There are times when it would be really handy to be able to set up your camera in one spot and be able to see what it sees from another. I was once trying to capture birds in flight feeding at my backyard bird feeder and any sight of me would scare the little creatures off. I was finally able to find a shot to shoot from by positioning my self in my breezeway and shooting through the breezeway and garage doors. I wasn’t getting the angle I wanted, but it worked well enough to get the shot.
Using the S2 (5 out of 5)
Another time I wanted to set up a camera on a boom arm and shoot down on a model giving a birdseye view of her. While I could set the camera up with a remote trigger, getting it positioned precisely would have been a problem. Fortunately, this time I had an accessory that was perfect for such a situation, the Zigview S2 Digital Angle Viewfinder. This is a versatile option that can be configured as a sports finder on the back of your camera or rigged via a cable so that the viewfinder and the camera can be separated by a difference of a few feet (or much more with an optional extension cable). You can trigger the camera from the LCD screen and set it for a number of different options including serving as an intervalometer or motion sensor/trigger. You can zoom in and out on the screen and flip the orientation as you see fit. Resolution is a bit disappointing, but it does get the job done. The S2 also offers the ability to flip the image view or employ a variety of screen patterns or grids to help with composition. The device has a built-in rechargeable battery and comes with an assortment of adapters to fit it to particular camera eyepieces. There is such a wide variety of eyepieces in use on the market, that if you’re going to buy one of these, you have to make sure you choose the right version for your camera line. Once you get it set up (which isn’t particularly hard) the S2 is pretty easy to use.

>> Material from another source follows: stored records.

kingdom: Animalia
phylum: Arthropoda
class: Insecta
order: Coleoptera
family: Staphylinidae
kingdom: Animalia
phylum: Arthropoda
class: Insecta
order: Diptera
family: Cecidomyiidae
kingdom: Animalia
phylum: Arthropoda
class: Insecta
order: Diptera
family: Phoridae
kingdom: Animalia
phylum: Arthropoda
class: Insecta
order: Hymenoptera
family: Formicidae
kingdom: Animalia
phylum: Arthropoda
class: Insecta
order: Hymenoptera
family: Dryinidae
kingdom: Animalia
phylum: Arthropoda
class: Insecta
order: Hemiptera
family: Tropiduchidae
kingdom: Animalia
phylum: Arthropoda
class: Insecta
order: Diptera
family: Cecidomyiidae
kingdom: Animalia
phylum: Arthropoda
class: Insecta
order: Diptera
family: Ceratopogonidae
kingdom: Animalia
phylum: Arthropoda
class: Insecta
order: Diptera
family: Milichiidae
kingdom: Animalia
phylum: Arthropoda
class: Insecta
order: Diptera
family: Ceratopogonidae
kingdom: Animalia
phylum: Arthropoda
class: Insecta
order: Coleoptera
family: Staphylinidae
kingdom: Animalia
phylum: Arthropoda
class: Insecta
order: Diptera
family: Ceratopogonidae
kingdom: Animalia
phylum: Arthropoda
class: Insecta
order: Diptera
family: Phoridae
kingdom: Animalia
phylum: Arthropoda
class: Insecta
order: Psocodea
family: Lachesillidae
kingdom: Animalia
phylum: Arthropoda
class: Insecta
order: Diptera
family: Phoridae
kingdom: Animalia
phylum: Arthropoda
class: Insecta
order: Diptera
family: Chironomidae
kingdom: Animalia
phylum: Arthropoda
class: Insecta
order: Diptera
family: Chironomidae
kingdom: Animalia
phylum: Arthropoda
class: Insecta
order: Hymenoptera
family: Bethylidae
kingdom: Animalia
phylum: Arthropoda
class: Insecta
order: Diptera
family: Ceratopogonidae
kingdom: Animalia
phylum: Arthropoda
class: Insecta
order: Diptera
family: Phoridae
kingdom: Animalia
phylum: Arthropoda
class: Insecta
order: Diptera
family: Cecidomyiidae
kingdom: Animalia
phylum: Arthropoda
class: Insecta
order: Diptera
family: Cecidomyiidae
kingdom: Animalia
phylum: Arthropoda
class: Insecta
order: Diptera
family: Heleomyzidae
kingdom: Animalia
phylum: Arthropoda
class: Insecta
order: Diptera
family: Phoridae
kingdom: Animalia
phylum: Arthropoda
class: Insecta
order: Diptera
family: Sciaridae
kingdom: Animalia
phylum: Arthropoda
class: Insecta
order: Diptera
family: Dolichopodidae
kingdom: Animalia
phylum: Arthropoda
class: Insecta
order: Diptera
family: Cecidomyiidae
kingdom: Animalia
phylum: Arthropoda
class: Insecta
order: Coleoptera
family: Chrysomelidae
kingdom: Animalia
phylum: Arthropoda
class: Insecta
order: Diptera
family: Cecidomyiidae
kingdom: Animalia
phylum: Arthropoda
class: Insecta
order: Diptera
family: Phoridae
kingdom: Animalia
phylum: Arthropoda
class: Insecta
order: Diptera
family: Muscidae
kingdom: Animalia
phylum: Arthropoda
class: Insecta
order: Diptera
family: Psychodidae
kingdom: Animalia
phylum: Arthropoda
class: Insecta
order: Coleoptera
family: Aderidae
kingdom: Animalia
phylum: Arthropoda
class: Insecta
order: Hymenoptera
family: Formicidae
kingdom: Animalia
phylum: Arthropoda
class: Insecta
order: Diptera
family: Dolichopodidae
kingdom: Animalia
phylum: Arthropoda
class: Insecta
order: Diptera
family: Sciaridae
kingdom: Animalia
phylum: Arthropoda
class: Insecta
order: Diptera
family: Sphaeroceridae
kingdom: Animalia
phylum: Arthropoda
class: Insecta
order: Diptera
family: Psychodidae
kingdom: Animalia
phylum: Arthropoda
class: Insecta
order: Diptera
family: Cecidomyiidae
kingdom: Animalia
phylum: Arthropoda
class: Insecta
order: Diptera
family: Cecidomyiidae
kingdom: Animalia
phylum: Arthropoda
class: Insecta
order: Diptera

Price to value (2 out of 5)
At $400, the Zigview S2 is an expensive option. It’s decently made and comes with the basic accessories necessary for its use, but this is not an option for everyone. For certain specialized uses it does the job very well and for those needs it’s a good investment. It’s high price though will put it out of reach for most photographers. Actually, its price is the main reason for the thumbs down rating. I just can’t see how most of the people who read these reviews can find any justification for this device. If you do have a pressing need for this capability, then it is worth considering as there are few other options out there. I should also note, that back in the days before autofocus, top of the line cameras such as the Canon F1 were capable of taking a sports finder accessory that cost about as much as the S2 (without adjusting for inflation).